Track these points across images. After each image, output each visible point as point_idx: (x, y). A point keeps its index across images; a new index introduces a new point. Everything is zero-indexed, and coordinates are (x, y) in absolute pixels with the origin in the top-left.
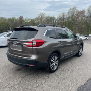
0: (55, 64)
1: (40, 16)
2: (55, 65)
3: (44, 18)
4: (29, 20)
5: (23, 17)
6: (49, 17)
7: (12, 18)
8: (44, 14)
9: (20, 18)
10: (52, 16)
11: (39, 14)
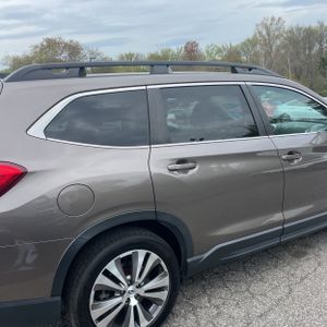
0: (137, 297)
1: (264, 33)
2: (134, 302)
3: (277, 37)
4: (219, 51)
5: (197, 45)
6: (299, 29)
7: (160, 54)
8: (280, 19)
9: (186, 47)
10: (314, 25)
11: (259, 22)
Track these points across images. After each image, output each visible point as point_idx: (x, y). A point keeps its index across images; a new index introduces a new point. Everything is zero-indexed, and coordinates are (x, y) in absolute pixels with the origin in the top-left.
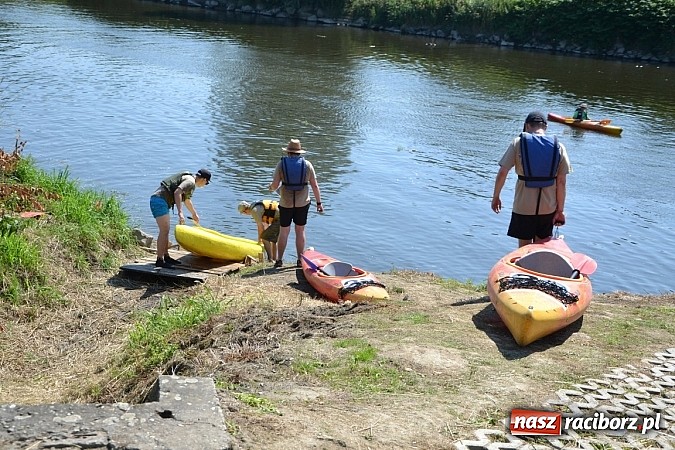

> [What you are asked to do]: The answer must be the full listing, restated word for word, with no pictures in it.

> [Response to this exercise]:
Track these points across images. After each image, output each visible point as point_idx: (x, y). A point keeps its index across images; a new index introduces a new point. Everything is zero-indexed, and coordinates are (x, y) in absolute pixels with the origin in the top-left.
0: (55, 64)
1: (40, 16)
2: (55, 65)
3: (44, 18)
4: (29, 20)
5: (23, 17)
6: (49, 17)
7: (12, 18)
8: (44, 14)
9: (20, 18)
10: (52, 16)
11: (39, 14)
0: (137, 297)
1: (264, 33)
2: (134, 302)
3: (277, 37)
4: (219, 51)
5: (197, 45)
6: (299, 29)
7: (160, 54)
8: (280, 19)
9: (186, 47)
10: (314, 25)
11: (259, 22)
Track these points across images. After each image, output each visible point as point_idx: (x, y). A point keeps its index across images; a new index introduces a new point. Everything is zero-indexed, and coordinates are (x, y) in absolute pixels with the origin in the top-left.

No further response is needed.